What does it mean to be an Australian lawyer in the 21st century? What are the contemporary demands of effective and efficient lawyering to adequately meet the diverse needs and interests of clients and society? How can lawyers be part of a profession and a business at the same time? Dispute resolution knowledge, skills and attitudes are the key to answering these questions.
The legal profession professes the rule of law which provides a foundation for civic systems of law and government; serving society by supporting social stability and order, giving ‘vitality to peace, freedom and decency’, and ensuring freedoms (Gerard Brennan, ‘The Role of the Legal Profession in the Rule of Law’ Address at the Supreme Court, Brisbane 31 August 2007, 1). For this reason members of the legal profession engage in an enterprise that is more than simply a commercial industry driven by the neo-liberalist market ideology of the maximization of individual personal gain through the provision of services for profit. As Justice Kiefel of the Australian High Court has said: ‘Practising lawyers do not just run a business, selling their skills and services to clients in return for fees. The practice of law is a profession and this sets it apart from other, commercial, enterprises’ (Susan Kiefel, ‘Ethics and the Profession of the Lawyer’, Address to the Queensland Law Society The Vincents’ 48th Annual Symposium 2010, 1).
Nevertheless, the practice of law is a business as well as a profession, and it is certainly influenced, if not driven, by the reality of market forces. It could be said that the legal profession is a ‘market organisation whose legitimacy rests on a social bargain’, an exchange of status and privilege resulting from intellectual and organisational standing for ‘ethical and altruistic service’ (Joanne Bagust, ‘The Legal Profession and the Business of Law’ (2013) 35 Sydney Law Review 27, 27-28).
Professor Richard Susskind first challenged the legal profession to rethink its position in society, the nature of legal work and legal service provision, and the construct of a lawyer’s professional identity, in his work The End of Lawyers? (Richard Susskind, The End of Lawyers? Rethinking the Nature of Legal Services (Oxford University Press, 2008). His next work, Tomorrow’s Lawyers, also provokes the legal profession to engage with profound challenges to familiar ways of knowing, working and being (Richard Susskind, Tomorrow’s Lawyers: An Introduction to Your Future (Oxford University Press, 2013).
Susskind’s predictions are for significant change in the practice of law and the provision of legal services. There may be disagreement over the detail of his forecasting, but the general direction and tenor of his arguments are compelling. Susskind has said that we are seeing the decline of the ‘Golden Age of Law’ as we have known it. New ways of working and providing legal services – ways that are more collaborative, less adversarial and more efficient – will replace the practices of the past. He predicts that our relatively staid and conservative profession will see more change in the next two decades than it has in the last 200 years. To cope with this change the profession will need to be grounded, resilient, flexible, responsive and skillful.

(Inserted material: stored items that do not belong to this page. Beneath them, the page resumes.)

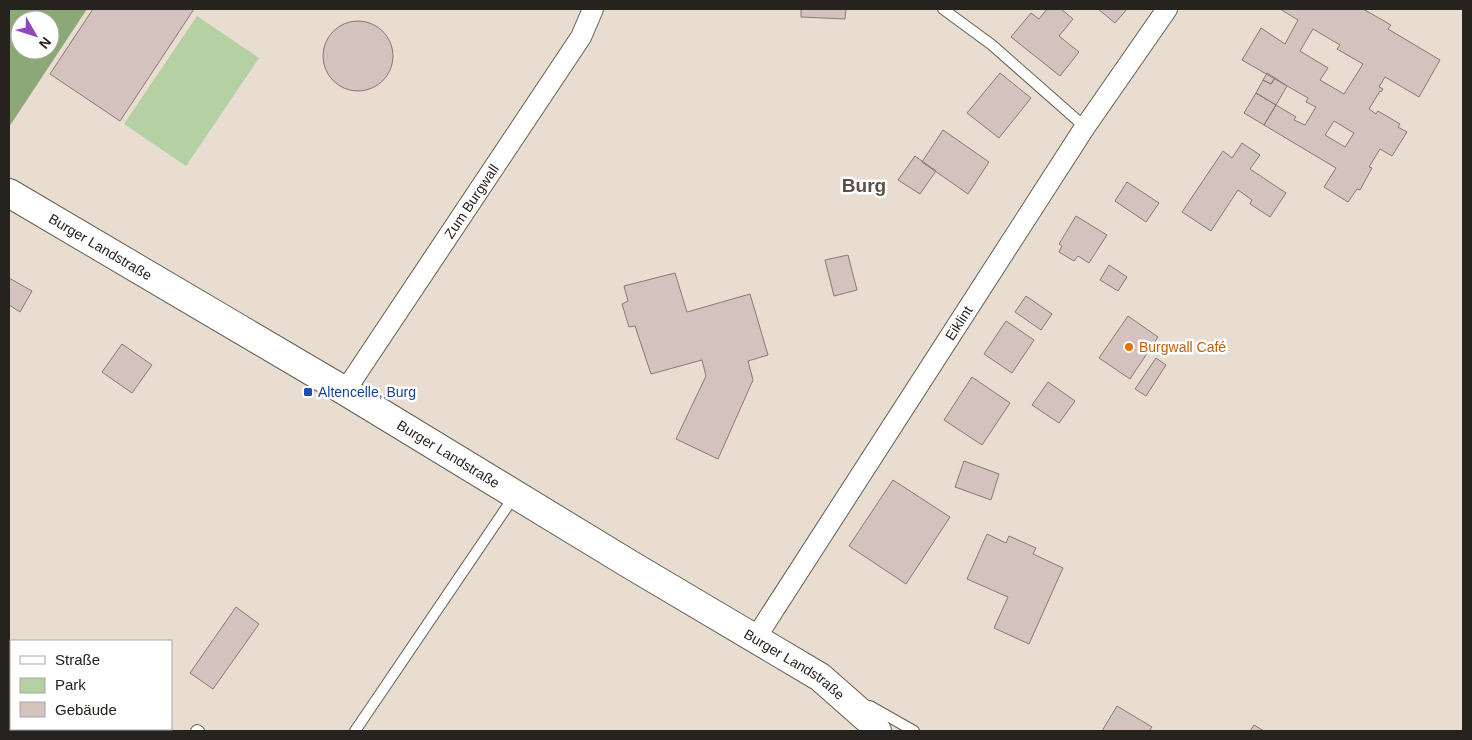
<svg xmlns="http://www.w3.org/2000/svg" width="1472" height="740" font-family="Helvetica,sans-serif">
<rect width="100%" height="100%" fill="#e8ddd0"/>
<path fill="#b5d0a2" d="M197 16 259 58 186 166 124 124Z"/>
<path fill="#8ca877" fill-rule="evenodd" d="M9 9H87L9 127ZM20 20H50V50H20Z"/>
<path fill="#d3c2bd" stroke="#887974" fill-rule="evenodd" d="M93 9H194L120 121 50 74Z
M801 9H846L845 19 801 17Z
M1047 9H1061L1073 19 1059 36 1079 52 1060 76 1011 37 1031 13 1039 19Z
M1098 9H1127L1115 23Z
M1280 9H1363L1391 25 1388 29 1440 60 1419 97 1385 77 1379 87 1383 89 1381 92 1380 91 1369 109 1376 114 1378 111 1400 124 1398 127 1407 132 1392 156 1380 149 1369 167 1372 168 1360 190 1357 189 1348 202 1324 187 1336 168 1264 125 1276 105 1296 117 1294 120 1305 125 1316 107 1306 102 1308 98 1242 60 1261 28 1285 44 1298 20ZM1313 29 1340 45 1337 49 1363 64 1344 94 1320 80 1328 68 1300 51ZM1334 121 1354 133 1345 147 1325 135Z
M323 56a35 35 0 1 1 70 0a35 35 0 1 1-70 0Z
M1000 73 1031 98 999 138 967 113Z
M1267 73 1275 78 1271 84 1263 80Z
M1275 78 1287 86 1276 105 1256 93 1263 80 1271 84Z
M1256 93 1276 105 1264 125 1244 113Z
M943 130 989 162 968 194 922 162Z
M1242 143 1260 155 1250 169 1286 193 1270 217 1250 204 1252 200 1238 190 1211 231 1182 212 1223 151 1232 158Z
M915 156 936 171 920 194 898 180Z
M1127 182 1159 203 1146 222 1115 201Z
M1076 216 1107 235 1089 263 1078 256 1074 261 1059 252 1062 246 1059 244Z
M848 255 857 290 834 296 825 260Z
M1109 265 1127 277 1118 291 1100 280Z
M675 273 687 312 750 294 768 355 748 361 753 380 718 459 676 439 706 376 702 360 651 374 635 326 629 327 622 304 628 301 624 286Z
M9 278 32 291 20 312 9 305Z
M1026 296 1052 314 1041 330 1015 312Z
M1128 316 1158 337 1130 379 1099 358Z
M1006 321 1034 340 1012 373 984 354Z
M122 344 152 365 132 393 102 372Z
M1156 358 1166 365 1146 396 1135 389Z
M972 377 1010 403 982 445 944 420Z
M1048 382 1075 401 1059 423 1032 405Z
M964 461 999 474 991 500 955 487Z
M893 480 950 517 906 584 849 546Z
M987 534 1006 543 1009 536 1036 548 1033 554 1063 568 1029 644 994 628 1008 597 967 579Z
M236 607 259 624 213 689 190 673Z
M1117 706 1152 727 1149 731H1102Z
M1254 725 1264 731H1250Z"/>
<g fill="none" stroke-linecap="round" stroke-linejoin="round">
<defs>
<path id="lane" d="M943 9 992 45 1085 127
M870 706 914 731
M196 731 197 730 199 731
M355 731 515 495"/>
<g id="street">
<path id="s1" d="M345 391 581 37 593 9"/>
<path id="s2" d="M755 639 1085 127 1167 9"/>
</g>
<g id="secondary">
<path id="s3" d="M9 193 345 391 631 565 820 677 870 721 877 731"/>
</g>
</defs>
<use href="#lane" stroke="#665e52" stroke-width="12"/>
<use href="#street" stroke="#665e52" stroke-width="22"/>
<use href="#secondary" stroke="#665e52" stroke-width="30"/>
<use href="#lane" stroke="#fff" stroke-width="10"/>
<use href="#street" stroke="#fff" stroke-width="20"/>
<use href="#secondary" stroke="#fff" stroke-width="28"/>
</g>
<circle fill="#e8710a" stroke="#fff" stroke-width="2" cx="1129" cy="347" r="5"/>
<rect fill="#1a4fb4" stroke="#fff" stroke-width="2" x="303" y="387" width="10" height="10" rx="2.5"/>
<g text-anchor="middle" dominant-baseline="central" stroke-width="5" stroke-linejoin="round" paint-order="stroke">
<g font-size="14" fill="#26221d" stroke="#fff">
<text stroke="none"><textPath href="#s1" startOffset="228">Zum Burgwall</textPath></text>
<text stroke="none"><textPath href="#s3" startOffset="106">Burger Landstraße</textPath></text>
<text stroke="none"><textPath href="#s2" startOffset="376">Eiklint</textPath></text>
<text stroke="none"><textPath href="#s3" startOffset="511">Burger Landstraße</textPath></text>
<text stroke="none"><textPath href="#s3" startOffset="916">Burger Landstraße</textPath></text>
</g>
<g font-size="14" fill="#c56008" stroke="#fff" text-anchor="start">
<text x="1139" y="347">Burgwall Café</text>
</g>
<g font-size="14" fill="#164399" stroke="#fff" text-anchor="start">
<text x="318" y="392">Altencelle, Burg</text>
</g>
<g font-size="19" font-weight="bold" fill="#5a5146" stroke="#fff">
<text x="864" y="185">Burg</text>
</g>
</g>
<rect width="1472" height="740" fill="none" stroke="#26221d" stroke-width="20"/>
<rect x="10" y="640" width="162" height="90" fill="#ffffff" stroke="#a8a7a5"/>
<rect x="20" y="656" width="25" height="8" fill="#ffffff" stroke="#a8a7a5"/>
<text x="55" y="665" font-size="15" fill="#26221d">Straße</text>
<rect x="20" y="678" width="25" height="15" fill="#b5d0a2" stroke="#a8a7a5"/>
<text x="55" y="690" font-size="15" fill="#26221d">Park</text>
<rect x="20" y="702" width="25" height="15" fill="#d3c2bd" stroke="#a8a7a5"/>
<text x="55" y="715" font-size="15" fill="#26221d">Gebäude</text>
<g transform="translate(35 35) rotate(129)"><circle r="24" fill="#ffffff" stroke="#a8a7a5"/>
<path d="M0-4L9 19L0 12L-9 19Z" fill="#8e48bc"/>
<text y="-8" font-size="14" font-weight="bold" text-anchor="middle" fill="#26221d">N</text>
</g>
</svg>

Simply knowing what the law is has never been sufficient for successful legal practice in any context, but these days it is even more important that lawyers have the necessary skills and attitudes – legal thinking and reasoning skills, legal research skills, communication and collaboration skills, self-regulation skills and an ethical disposition. The Australian Threshold Learning Outcomes (TLOs) for Law acknowledge this. The TLOs were developed by Sally Kift, Mark Israel and Rachael Field in 2010 as part of the Learning and Teaching Academic Standards Project for the Australian Learning and Teaching Council (available at <http://www.olt.gov.au/resources?text=law>) and articulate what law graduates need to know and be able do. Many of these skills and attitudes are effectively taught in dispute resolution courses at Law Schools around Australia.
In the new environment of 21st century lawyering there is no doubt that dispute resolution knowledge, skills and values are increasingly critical to effective legal practice – for lawyering that continues to uphold the rule of law whilst also responding to market pressures.
Law schools and the legal profession are still some way, however, from adequately acknowledging dispute resolution as a core element of legal knowledge and competence, central to both transactional and dispute resolution lawyering, and important to the future viability of the legal profession, not only in Australia but also globally. Most Australian law schools, for example, do not yet have a compulsory dispute resolution subject, and are creating law graduates without some of the critical skills and attitudes necessary for 21st century legal practice.
The ADR Research Network is contributing to achieving the changes that are necessary in legal culture, practice and education for the law profession’s future sustainability.